After awhile I stopped talking about the mugging, which seemed like the best way to shut down the racist attitudes that plagued almost every dialogue. But I regret not pushing back on it, though back then I didn’t have a single clue how to engage someone in that conversation.
This, I saw clearly for the first time, is how racism thrives in our social world: not just through direct language, but in subtle and non-verbal insinuations and implications (sometimes referred to as microaggressions) that are harder to quantify, but can add up to something equally harmful.
Conversations about racism are challenging under the best of circumstances. I certainly don’t have it all figured out, but I believe it’s a skill worth pursuing. I found an excellent guide book in the form of, “So You Want to Talk About Race”, by the acclaimed author and journalist Ijeoma Oluo.
The book is written in a straightforward but descriptive style, with admirable personal candor. Oluo offers advice about how to converse on topics of race without becoming defensive or shutting down. She uses stories from her own life, including her experiences as the daughter of a Nigerian father and a white mother, to illustrate ways that conversations can promote true understanding, or go completely awry. She also answers many of the questions about race that she receives on social media and elsewhere, using a combination of personal anecdotes, American (and global) racial history, and statistical data that is highly compelling and instructive.
Oluo doesn’t let you off easy, but she is not a scold. She’s an intelligent, insightful, and compassionate guide who believes each of us is accountable for our part in perpetuating systemic racism.
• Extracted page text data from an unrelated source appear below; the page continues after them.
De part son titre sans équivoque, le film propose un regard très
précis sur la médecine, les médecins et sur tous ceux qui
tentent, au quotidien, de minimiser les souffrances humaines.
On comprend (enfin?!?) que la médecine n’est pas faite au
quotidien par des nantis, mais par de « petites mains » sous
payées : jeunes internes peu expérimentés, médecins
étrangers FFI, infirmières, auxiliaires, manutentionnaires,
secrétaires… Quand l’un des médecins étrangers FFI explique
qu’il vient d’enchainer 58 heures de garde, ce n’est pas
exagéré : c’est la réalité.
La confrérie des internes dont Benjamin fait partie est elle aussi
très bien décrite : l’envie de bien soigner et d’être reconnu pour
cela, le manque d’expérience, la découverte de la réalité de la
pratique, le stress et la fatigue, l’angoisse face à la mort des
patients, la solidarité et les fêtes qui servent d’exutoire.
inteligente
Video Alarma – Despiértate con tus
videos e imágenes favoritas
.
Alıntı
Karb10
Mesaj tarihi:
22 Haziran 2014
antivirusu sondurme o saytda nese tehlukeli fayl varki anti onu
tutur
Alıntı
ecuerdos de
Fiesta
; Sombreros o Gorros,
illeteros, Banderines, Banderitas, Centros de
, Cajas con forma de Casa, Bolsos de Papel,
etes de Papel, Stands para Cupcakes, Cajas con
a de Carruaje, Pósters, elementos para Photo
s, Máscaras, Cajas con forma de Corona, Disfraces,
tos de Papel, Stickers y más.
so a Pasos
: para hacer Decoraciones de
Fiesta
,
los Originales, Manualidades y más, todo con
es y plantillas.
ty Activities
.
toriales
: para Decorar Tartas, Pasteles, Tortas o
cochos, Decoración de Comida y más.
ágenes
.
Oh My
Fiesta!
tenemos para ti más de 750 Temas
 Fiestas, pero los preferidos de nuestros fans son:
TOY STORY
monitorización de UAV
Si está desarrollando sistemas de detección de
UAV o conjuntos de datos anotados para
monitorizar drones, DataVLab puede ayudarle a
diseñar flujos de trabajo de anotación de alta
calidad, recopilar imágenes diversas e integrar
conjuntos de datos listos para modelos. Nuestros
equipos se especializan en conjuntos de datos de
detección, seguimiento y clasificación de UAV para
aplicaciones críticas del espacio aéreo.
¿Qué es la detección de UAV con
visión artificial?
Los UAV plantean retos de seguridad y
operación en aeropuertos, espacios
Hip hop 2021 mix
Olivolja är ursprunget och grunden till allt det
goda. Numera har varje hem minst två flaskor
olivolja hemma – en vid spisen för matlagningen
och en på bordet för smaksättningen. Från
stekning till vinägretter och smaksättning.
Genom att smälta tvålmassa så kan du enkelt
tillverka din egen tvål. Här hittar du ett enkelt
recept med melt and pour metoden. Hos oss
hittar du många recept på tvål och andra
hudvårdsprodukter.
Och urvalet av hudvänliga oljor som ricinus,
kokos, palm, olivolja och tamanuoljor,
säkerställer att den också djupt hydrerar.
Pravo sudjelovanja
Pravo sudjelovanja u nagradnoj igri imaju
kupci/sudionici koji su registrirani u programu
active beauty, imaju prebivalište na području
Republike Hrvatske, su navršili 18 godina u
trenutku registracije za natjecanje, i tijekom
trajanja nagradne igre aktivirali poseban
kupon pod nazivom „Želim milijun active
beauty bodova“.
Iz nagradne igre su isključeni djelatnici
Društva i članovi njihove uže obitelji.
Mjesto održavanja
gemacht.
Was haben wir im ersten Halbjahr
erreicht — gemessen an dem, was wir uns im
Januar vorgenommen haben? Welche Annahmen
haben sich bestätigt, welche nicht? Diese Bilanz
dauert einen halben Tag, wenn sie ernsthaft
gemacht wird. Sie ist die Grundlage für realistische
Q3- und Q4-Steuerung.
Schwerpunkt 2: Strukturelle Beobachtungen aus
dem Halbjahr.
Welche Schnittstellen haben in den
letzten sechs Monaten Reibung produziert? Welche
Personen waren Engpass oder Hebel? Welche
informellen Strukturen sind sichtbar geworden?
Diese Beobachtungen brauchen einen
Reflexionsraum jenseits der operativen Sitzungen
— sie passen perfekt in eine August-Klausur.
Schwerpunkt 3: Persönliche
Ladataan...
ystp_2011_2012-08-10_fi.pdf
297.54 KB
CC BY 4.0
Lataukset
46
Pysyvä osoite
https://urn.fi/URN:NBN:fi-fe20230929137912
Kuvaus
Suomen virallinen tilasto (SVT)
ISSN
Reading her book made me recognize that I have a long way to go in my understanding of this issue. It also made me much more aware of how subtle and insidious everyday racism can be. Seeing the world through her eyes is powerful (by the way, she also has a brand-new book called, “Be A Revolution: How Everyday People Are Fighting Oppression and Changing the World-And How You Can, Too” and it’s available now!).
I don’t ever want to nod along unconsciously when someone tries to rope me into a conversation that is tinged with racism. Oluo’s book taught me how to work toward a productive dialogue that leaves room for truth and understanding to bloom. I’m still learning, and I plan to continue as long as I live. If you’re nodding, go and buy her book!